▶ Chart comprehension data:
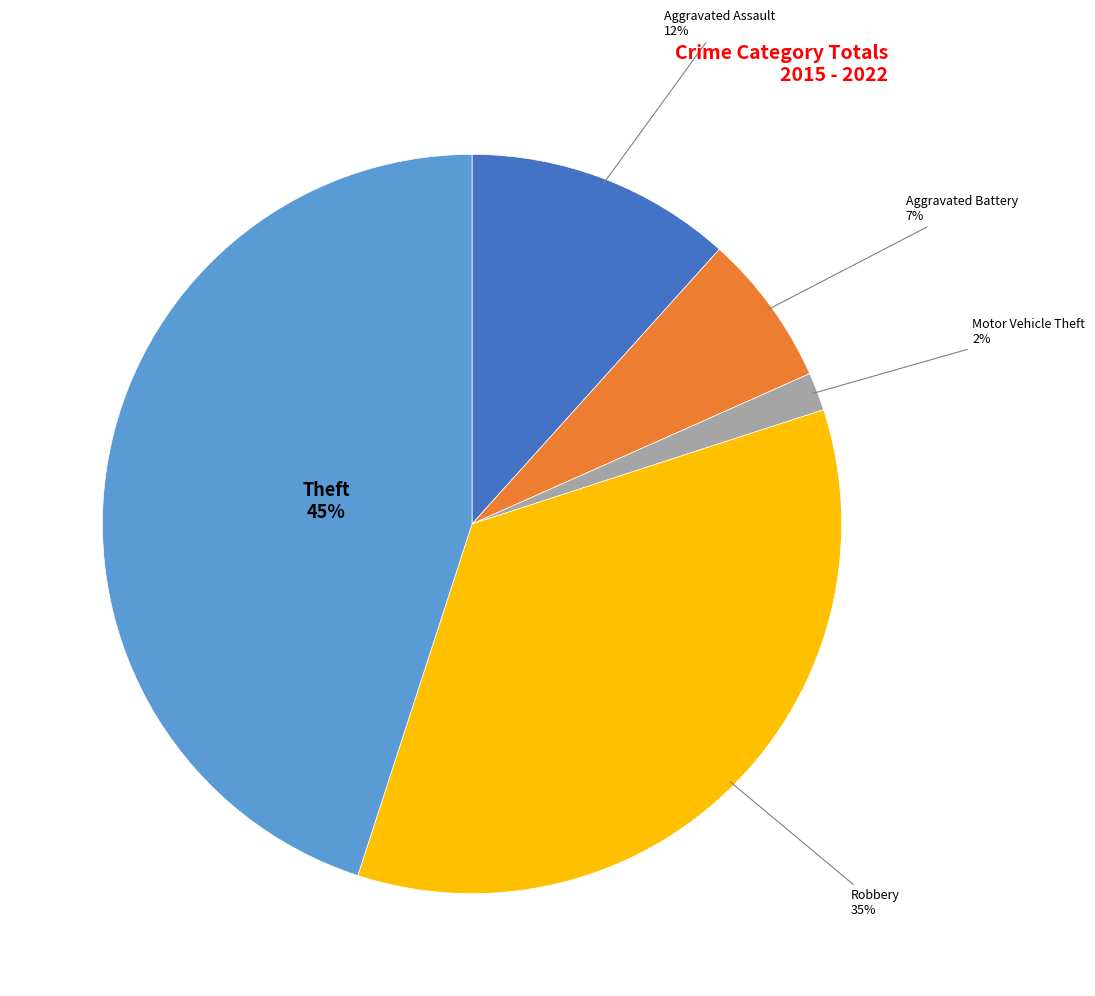

Does any single category account for the majority?

No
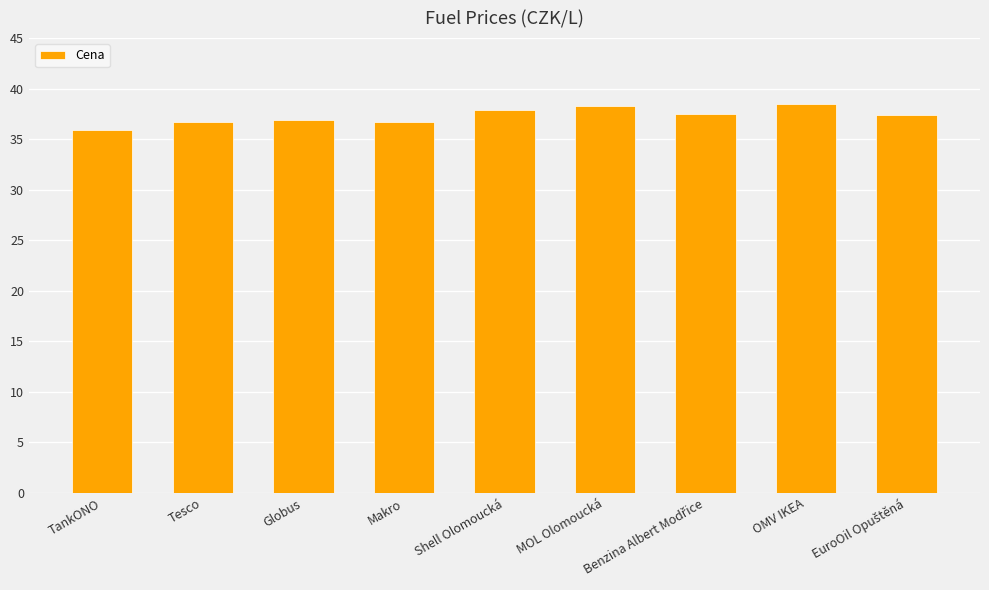

What is the average value?

37.3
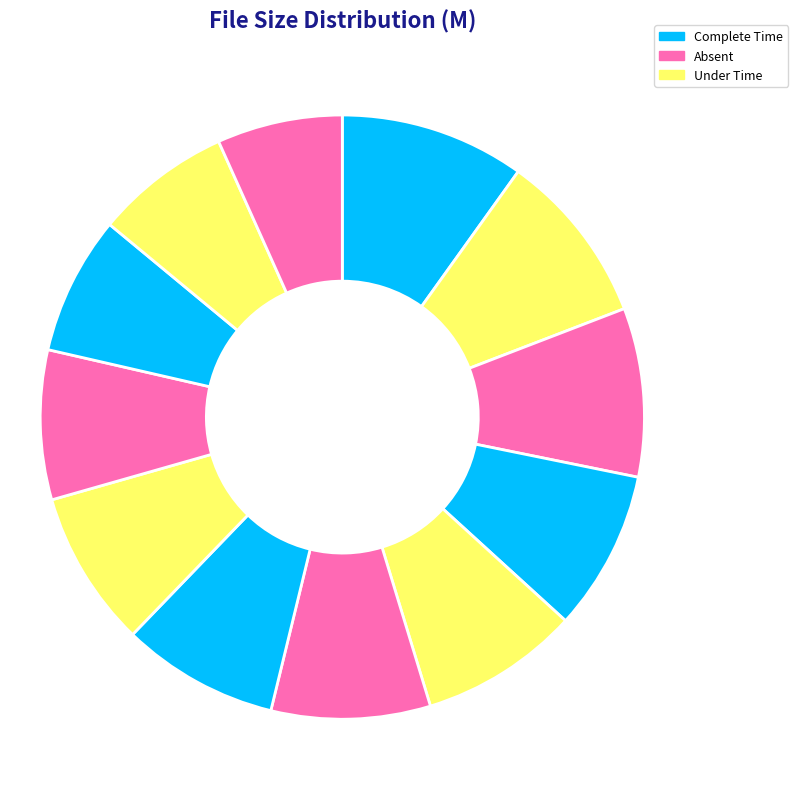

Count the number of slices in the pie.

12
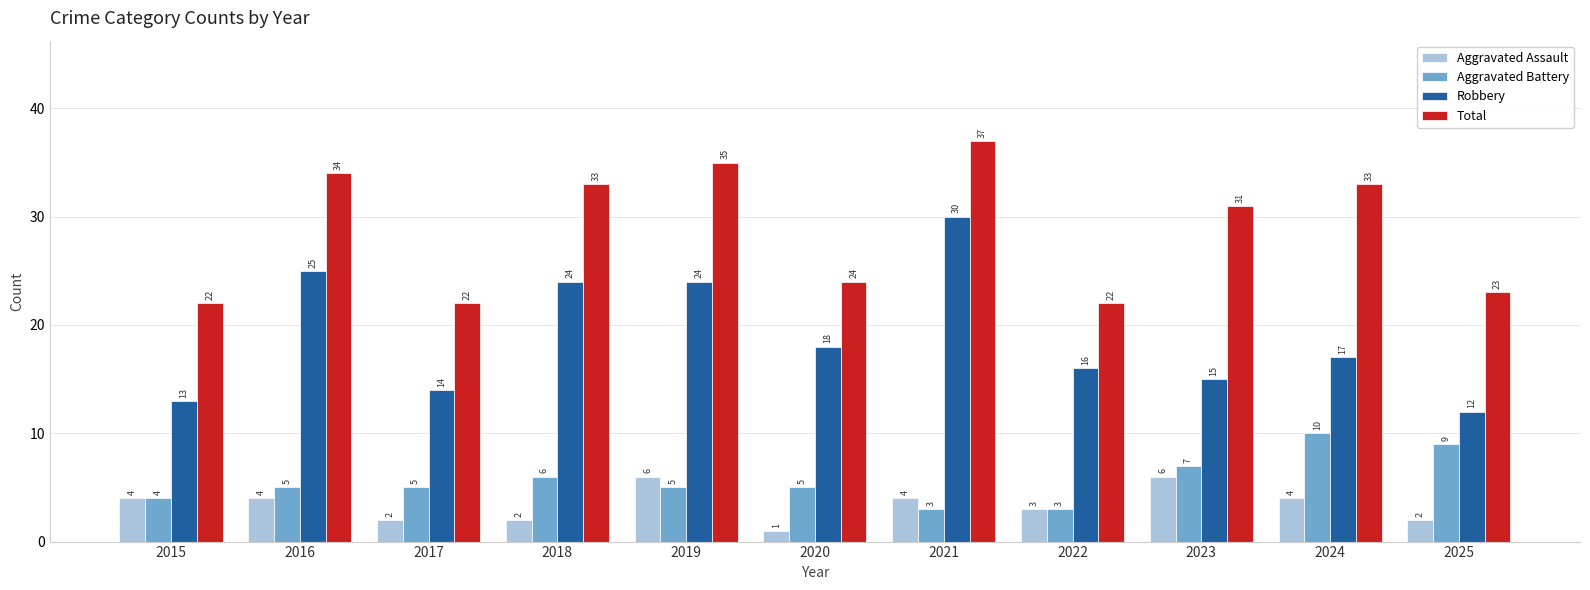

Reading left to right, list all the values displayed in this chart.

Aggravated Assault: 4	4	2	2	6	1	4	3	6	4	2
Aggravated Battery: 4	5	5	6	5	5	3	3	7	10	9
Robbery: 13	25	14	24	24	18	30	16	15	17	12
Total: 22	34	22	33	35	24	37	22	31	33	23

▶ EXERCISE DETAILS: Put every nonblank line of the material above into a Markdown table with two columns, "Row" for the row number and "Text" for the line. Leave the pictures out.

▶ FINAL ANSWER:
| Row | Text |
|---|---|
| 1 | Does any single category account for the majority? |
| 2 | No |
| 3 | What is the average value? |
| 4 | 37.3 |
| 5 | Count the number of slices in the pie. |
| 6 | 12 |
| 7 | Reading left to right, list all the values displayed in this chart. |
| 8 | Aggravated Assault: 4	4	2	2	6	1	4	3	6	4	2 |
| 9 | Aggravated Battery: 4	5	5	6	5	5	3	3	7	10	9 |
| 10 | Robbery: 13	25	14	24	24	18	30	16	15	17	12 |
| 11 | Total: 22	34	22	33	35	24	37	22	31	33	23 |